The question often comes up at a first meeting with a new client as to whether they will be able to file a chapter 7 bankruptcy so long as they can pass the so called “means test” of bankruptcy. Generally, if you do not make too much money (this depends on your family size and county of filing) you will be considered “below the median” and should not have too much issue in getting Chapter 7 relief so if you are in that situation, this article does not pertain to you; however, what about the case of a “above the median” debtor who is still able to pass the means test, do they automatically qualify?

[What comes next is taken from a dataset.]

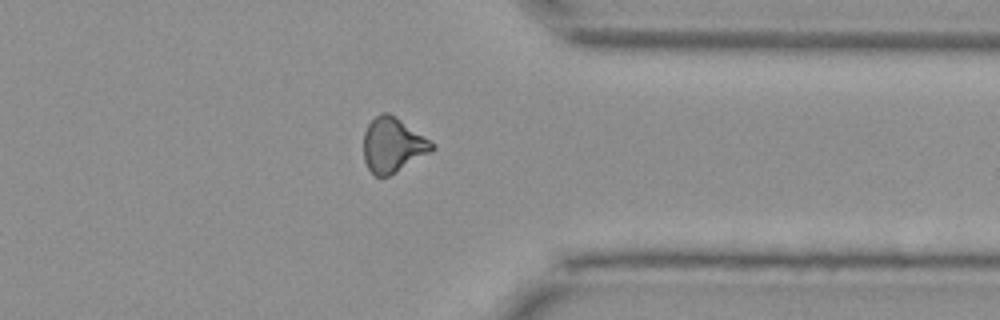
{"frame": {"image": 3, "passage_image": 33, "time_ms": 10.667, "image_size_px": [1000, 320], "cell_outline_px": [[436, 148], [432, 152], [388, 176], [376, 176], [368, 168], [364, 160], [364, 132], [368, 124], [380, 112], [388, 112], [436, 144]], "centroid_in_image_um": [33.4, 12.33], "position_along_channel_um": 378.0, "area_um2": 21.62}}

The Courts have consistently held that passing the Means test is just one of the qualifiers for chapter 7 eligibility. The Code also allows the Trustee’s and other parties in interest to examine the debtors schedules to determine whether allowing that debtor to file chapter 7 would constitute “substantial abuse” of the law. Essentially, the Trustee’s will look at an individual debtor’s budget as well as external circumstances: Is the debtor going to start a new job making a lot more money in one month? Does the debtor stand to inherit money? If it looks like the debtor is spending too much on a home or expensive cars, then the Trustee may also take that into consideration as to whether the debtor filing chapter 7 is abusive.
If the Court finds that the debtor’s filing is abusive, the debtor’s case could be dismissed or the debtor could be asked to convert his case to a chapter 13 and pay back some of his creditors with monthly payment.